* _To-do item_
Copy the data exactly, pictures aside.

..............................

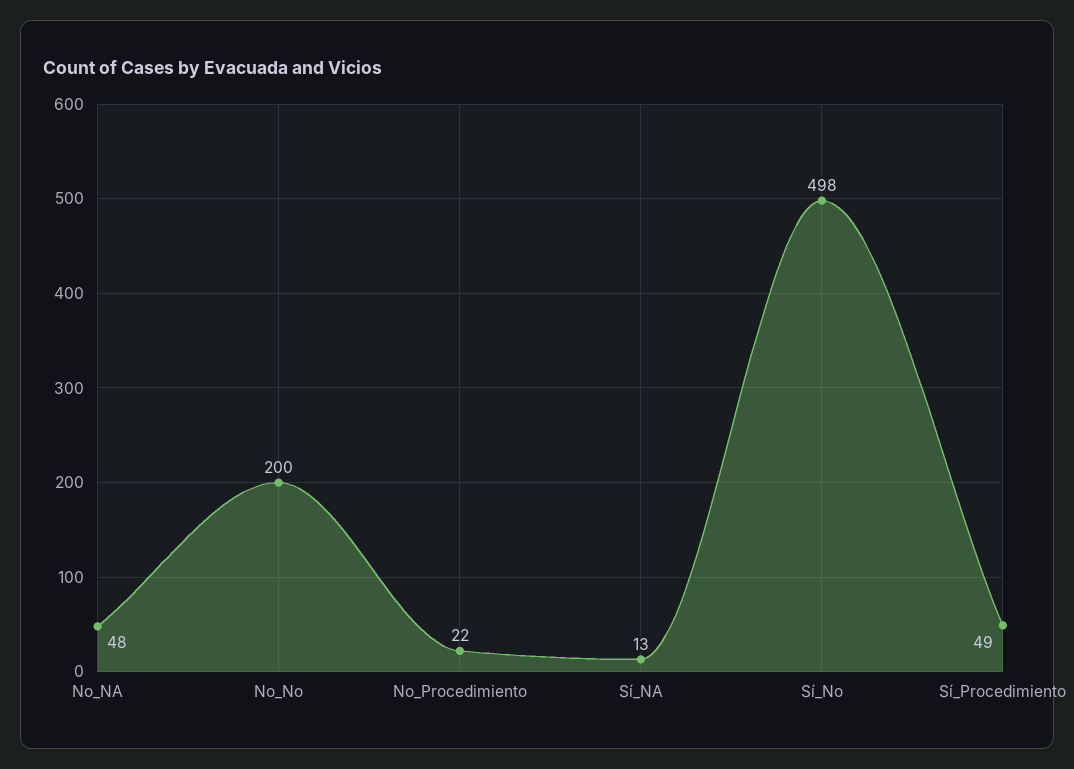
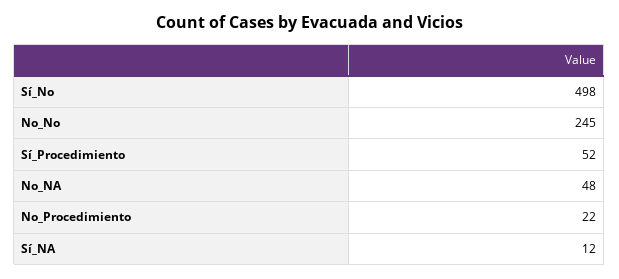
No_No: 200 -> 245
Sí_NA: 13 -> 12
Sí_Procedimiento: 49 -> 52

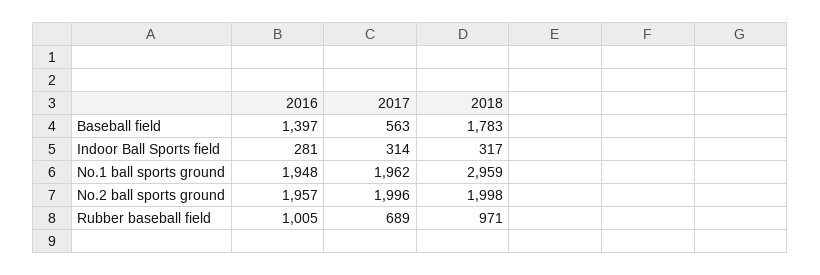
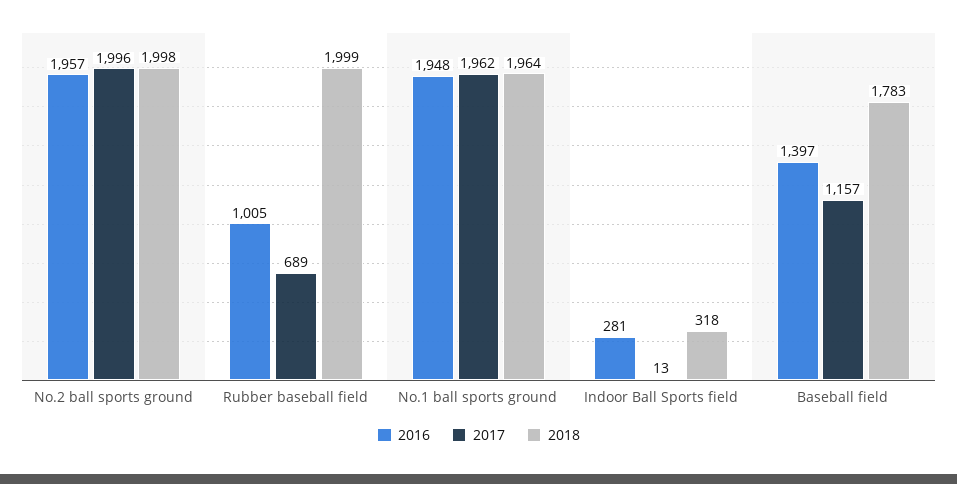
2017, Baseball field: 563 -> 1157
2017, Indoor Ball Sports field: 314 -> 13
2018, Indoor Ball Sports field: 317 -> 318
2018, No.1 ball sports ground: 2959 -> 1964
2018, Rubber baseball field: 971 -> 1999

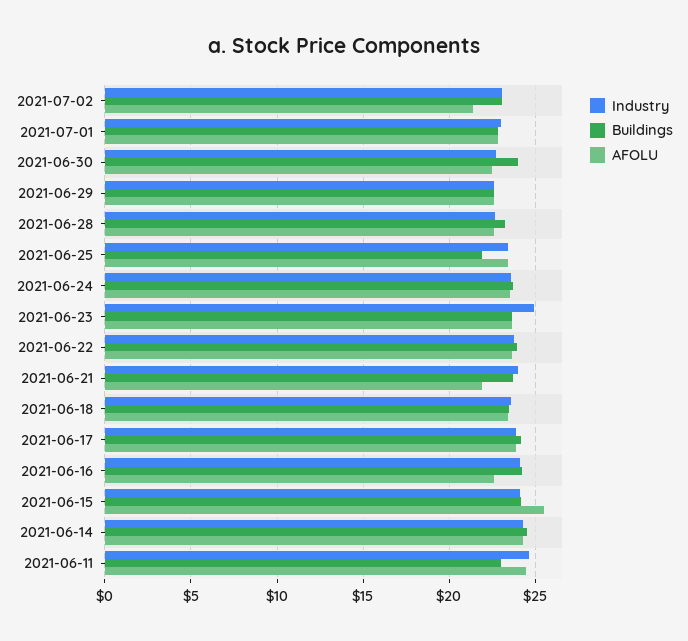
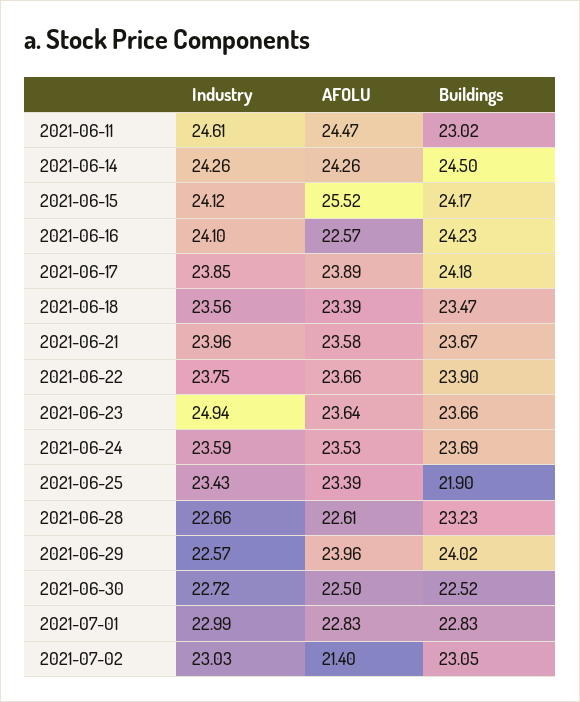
Buildings, 2021-06-30: 24 -> 22.52
Buildings, 2021-06-29: 22.5 -> 24.02
AFOLU, 2021-06-29: 22.5 -> 23.96
AFOLU, 2021-06-21: 22 -> 23.58

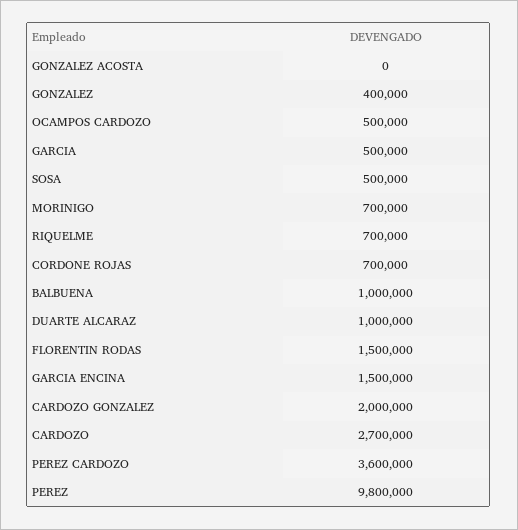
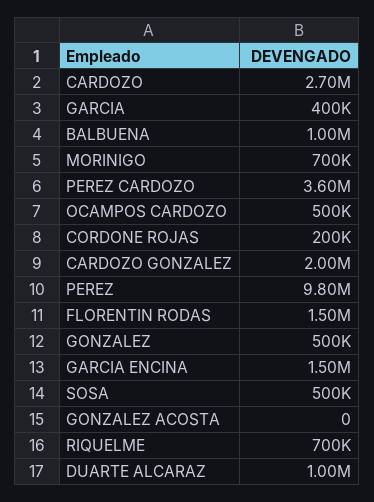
GONZALEZ: 400000 -> 500000
GARCIA: 500000 -> 400000
CORDONE ROJAS: 700000 -> 200000

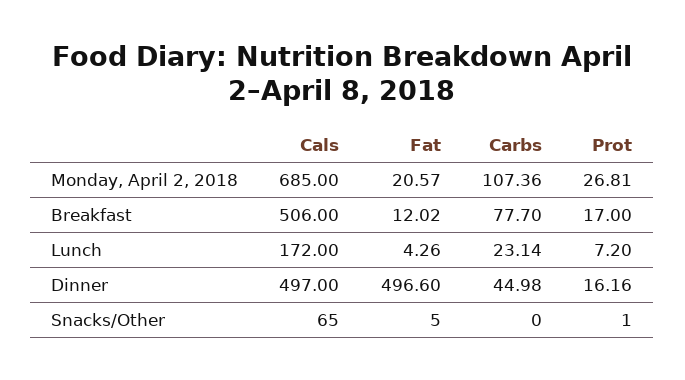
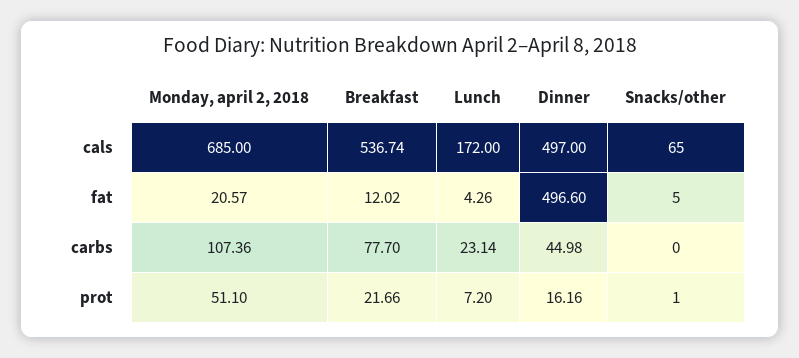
Prot, Monday, April 2, 2018: 26.81 -> 51.1
Cals, Breakfast: 506 -> 536.74
Prot, Breakfast: 17 -> 21.66

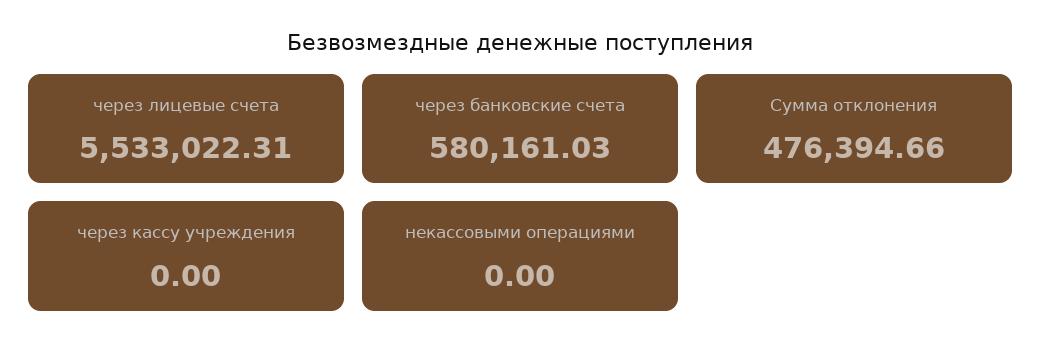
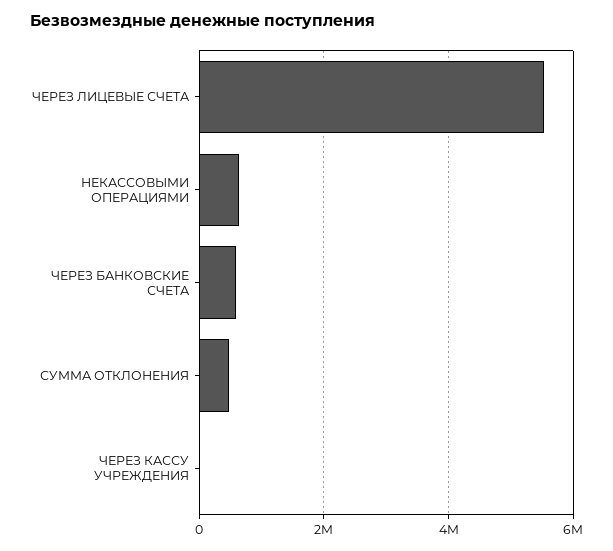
некассовыми операциями: 0 -> 600000

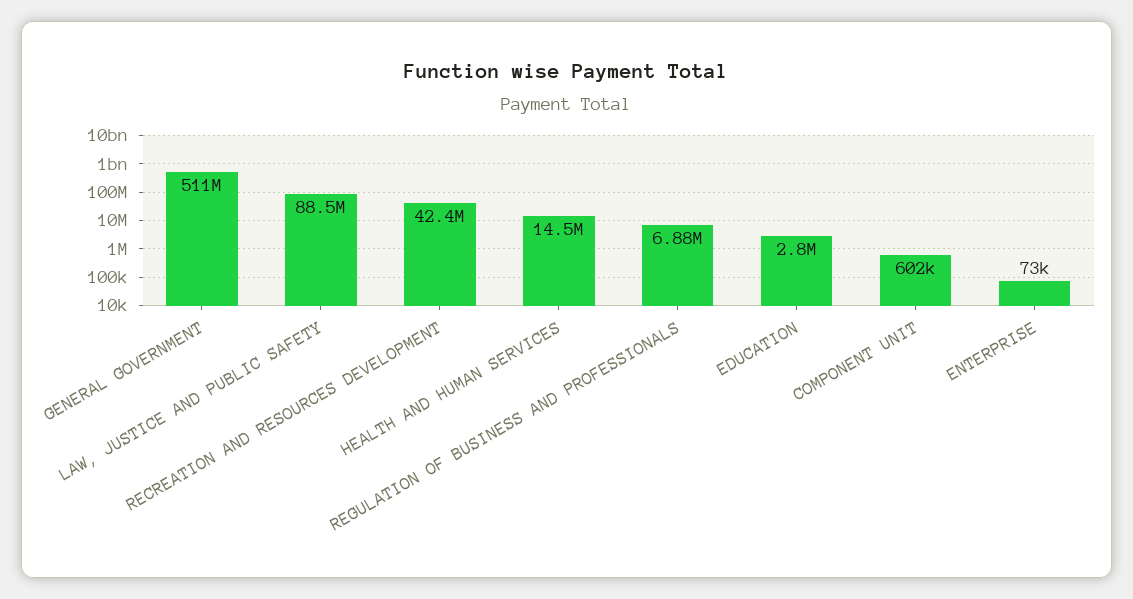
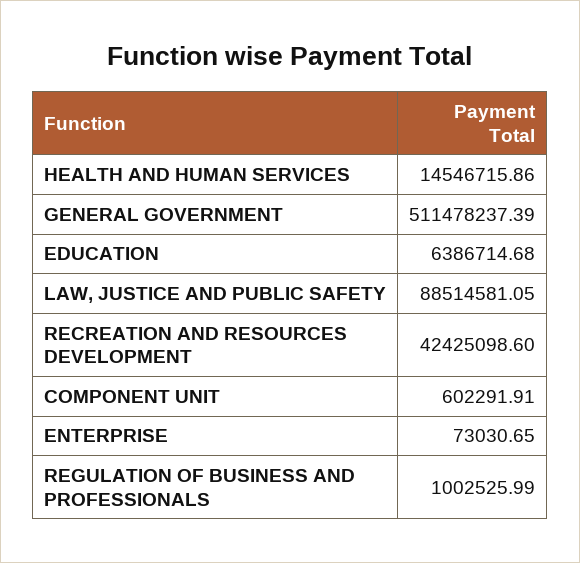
REGULATION OF BUSINESS AND PROFESSIONALS: 6880000 -> 1002525.99
EDUCATION: 2800000 -> 6386714.68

..............................

* _Answer to this exercise_
No_No: 200 -> 245
Sí_NA: 13 -> 12
Sí_Procedimiento: 49 -> 52

2017, Baseball field: 563 -> 1157
2017, Indoor Ball Sports field: 314 -> 13
2018, Indoor Ball Sports field: 317 -> 318
2018, No.1 ball sports ground: 2959 -> 1964
2018, Rubber baseball field: 971 -> 1999

Buildings, 2021-06-30: 24 -> 22.52
Buildings, 2021-06-29: 22.5 -> 24.02
AFOLU, 2021-06-29: 22.5 -> 23.96
AFOLU, 2021-06-21: 22 -> 23.58

GONZALEZ: 400000 -> 500000
GARCIA: 500000 -> 400000
CORDONE ROJAS: 700000 -> 200000

Prot, Monday, April 2, 2018: 26.81 -> 51.1
Cals, Breakfast: 506 -> 536.74
Prot, Breakfast: 17 -> 21.66

некассовыми операциями: 0 -> 600000

REGULATION OF BUSINESS AND PROFESSIONALS: 6880000 -> 1002525.99
EDUCATION: 2800000 -> 6386714.68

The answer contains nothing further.